[Instruction]:
Word for word, restate all of the entries.
------ Given data ------
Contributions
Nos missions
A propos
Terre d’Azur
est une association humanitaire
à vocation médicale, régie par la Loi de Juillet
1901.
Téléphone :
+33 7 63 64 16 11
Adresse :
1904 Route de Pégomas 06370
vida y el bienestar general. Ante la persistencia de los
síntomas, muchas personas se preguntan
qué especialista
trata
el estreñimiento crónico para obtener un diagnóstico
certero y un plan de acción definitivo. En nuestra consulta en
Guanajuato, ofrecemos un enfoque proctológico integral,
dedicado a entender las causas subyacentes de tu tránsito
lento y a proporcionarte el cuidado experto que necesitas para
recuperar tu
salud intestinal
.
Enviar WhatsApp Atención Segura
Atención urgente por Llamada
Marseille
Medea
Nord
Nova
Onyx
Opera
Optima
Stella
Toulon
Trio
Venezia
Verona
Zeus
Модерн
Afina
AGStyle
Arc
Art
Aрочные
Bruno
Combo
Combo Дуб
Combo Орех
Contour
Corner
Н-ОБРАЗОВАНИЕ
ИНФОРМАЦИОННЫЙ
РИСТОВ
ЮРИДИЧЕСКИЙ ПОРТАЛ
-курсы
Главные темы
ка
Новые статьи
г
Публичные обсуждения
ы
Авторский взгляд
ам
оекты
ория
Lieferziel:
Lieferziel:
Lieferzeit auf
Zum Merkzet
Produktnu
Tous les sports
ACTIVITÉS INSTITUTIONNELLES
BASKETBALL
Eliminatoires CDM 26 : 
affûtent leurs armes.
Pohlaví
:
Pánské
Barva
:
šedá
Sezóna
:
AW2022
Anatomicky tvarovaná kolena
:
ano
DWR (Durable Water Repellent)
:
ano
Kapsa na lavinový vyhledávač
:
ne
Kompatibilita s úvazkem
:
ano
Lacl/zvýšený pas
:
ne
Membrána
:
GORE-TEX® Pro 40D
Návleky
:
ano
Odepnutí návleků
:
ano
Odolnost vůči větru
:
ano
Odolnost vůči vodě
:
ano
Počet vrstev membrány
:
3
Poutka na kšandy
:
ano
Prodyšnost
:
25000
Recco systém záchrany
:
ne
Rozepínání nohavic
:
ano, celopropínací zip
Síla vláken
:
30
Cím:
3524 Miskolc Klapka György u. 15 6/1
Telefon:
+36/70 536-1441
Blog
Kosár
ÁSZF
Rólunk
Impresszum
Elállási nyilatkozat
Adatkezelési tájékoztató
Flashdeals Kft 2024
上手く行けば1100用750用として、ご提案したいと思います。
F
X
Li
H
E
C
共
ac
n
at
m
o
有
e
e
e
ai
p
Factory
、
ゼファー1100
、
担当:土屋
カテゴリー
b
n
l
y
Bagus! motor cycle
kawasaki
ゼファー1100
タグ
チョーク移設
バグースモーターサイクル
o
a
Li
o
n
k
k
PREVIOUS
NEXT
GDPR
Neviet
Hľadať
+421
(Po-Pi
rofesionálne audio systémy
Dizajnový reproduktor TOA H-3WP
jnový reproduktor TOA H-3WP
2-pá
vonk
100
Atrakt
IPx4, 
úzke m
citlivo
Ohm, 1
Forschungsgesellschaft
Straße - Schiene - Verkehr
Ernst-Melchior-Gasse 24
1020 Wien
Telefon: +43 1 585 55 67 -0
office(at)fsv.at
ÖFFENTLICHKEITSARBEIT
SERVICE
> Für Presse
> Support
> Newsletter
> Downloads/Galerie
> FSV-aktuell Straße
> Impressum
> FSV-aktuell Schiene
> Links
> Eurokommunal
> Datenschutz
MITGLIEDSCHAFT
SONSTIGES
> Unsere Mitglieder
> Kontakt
------
[Result for this task]:
Contributions
Nos missions
A propos
Terre d’Azur
est une association humanitaire
à vocation médicale, régie par la Loi de Juillet
1901.
Téléphone :
+33 7 63 64 16 11
Adresse :
1904 Route de Pégomas 06370
vida y el bienestar general. Ante la persistencia de los
síntomas, muchas personas se preguntan
qué especialista
trata
el estreñimiento crónico para obtener un diagnóstico
certero y un plan de acción definitivo. En nuestra consulta en
Guanajuato, ofrecemos un enfoque proctológico integral,
dedicado a entender las causas subyacentes de tu tránsito
lento y a proporcionarte el cuidado experto que necesitas para
recuperar tu
salud intestinal
.
Enviar WhatsApp Atención Segura
Atención urgente por Llamada
Marseille
Medea
Nord
Nova
Onyx
Opera
Optima
Stella
Toulon
Trio
Venezia
Verona
Zeus
Модерн
Afina
AGStyle
Arc
Art
Aрочные
Bruno
Combo
Combo Дуб
Combo Орех
Contour
Corner
Н-ОБРАЗОВАНИЕ
ИНФОРМАЦИОННЫЙ
РИСТОВ
ЮРИДИЧЕСКИЙ ПОРТАЛ
-курсы
Главные темы
ка
Новые статьи
г
Публичные обсуждения
ы
Авторский взгляд
ам
оекты
ория
Lieferziel:
Lieferziel:
Lieferzeit auf
Zum Merkzet
Produktnu
Tous les sports
ACTIVITÉS INSTITUTIONNELLES
BASKETBALL
Eliminatoires CDM 26 : 
affûtent leurs armes.
Pohlaví
:
Pánské
Barva
:
šedá
Sezóna
:
AW2022
Anatomicky tvarovaná kolena
:
ano
DWR (Durable Water Repellent)
:
ano
Kapsa na lavinový vyhledávač
:
ne
Kompatibilita s úvazkem
:
ano
Lacl/zvýšený pas
:
ne
Membrána
:
GORE-TEX® Pro 40D
Návleky
:
ano
Odepnutí návleků
:
ano
Odolnost vůči větru
:
ano
Odolnost vůči vodě
:
ano
Počet vrstev membrány
:
3
Poutka na kšandy
:
ano
Prodyšnost
:
25000
Recco systém záchrany
:
ne
Rozepínání nohavic
:
ano, celopropínací zip
Síla vláken
:
30
Cím:
3524 Miskolc Klapka György u. 15 6/1
Telefon:
+36/70 536-1441
Blog
Kosár
ÁSZF
Rólunk
Impresszum
Elállási nyilatkozat
Adatkezelési tájékoztató
Flashdeals Kft 2024
上手く行けば1100用750用として、ご提案したいと思います。
F
X
Li
H
E
C
共
ac
n
at
m
o
有
e
e
e
ai
p
Factory
、
ゼファー1100
、
担当:土屋
カテゴリー
b
n
l
y
Bagus! motor cycle
kawasaki
ゼファー1100
タグ
チョーク移設
バグースモーターサイクル
o
a
Li
o
n
k
k
PREVIOUS
NEXT
GDPR
Neviet
Hľadať
+421
(Po-Pi
rofesionálne audio systémy
Dizajnový reproduktor TOA H-3WP
jnový reproduktor TOA H-3WP
2-pá
vonk
100
Atrakt
IPx4, 
úzke m
citlivo
Ohm, 1
Forschungsgesellschaft
Straße - Schiene - Verkehr
Ernst-Melchior-Gasse 24
1020 Wien
Telefon: +43 1 585 55 67 -0
office(at)fsv.at
ÖFFENTLICHKEITSARBEIT
SERVICE
> Für Presse
> Support
> Newsletter
> Downloads/Galerie
> FSV-aktuell Straße
> Impressum
> FSV-aktuell Schiene
> Links
> Eurokommunal
> Datenschutz
MITGLIEDSCHAFT
SONSTIGES
> Unsere Mitglieder
> Kontakt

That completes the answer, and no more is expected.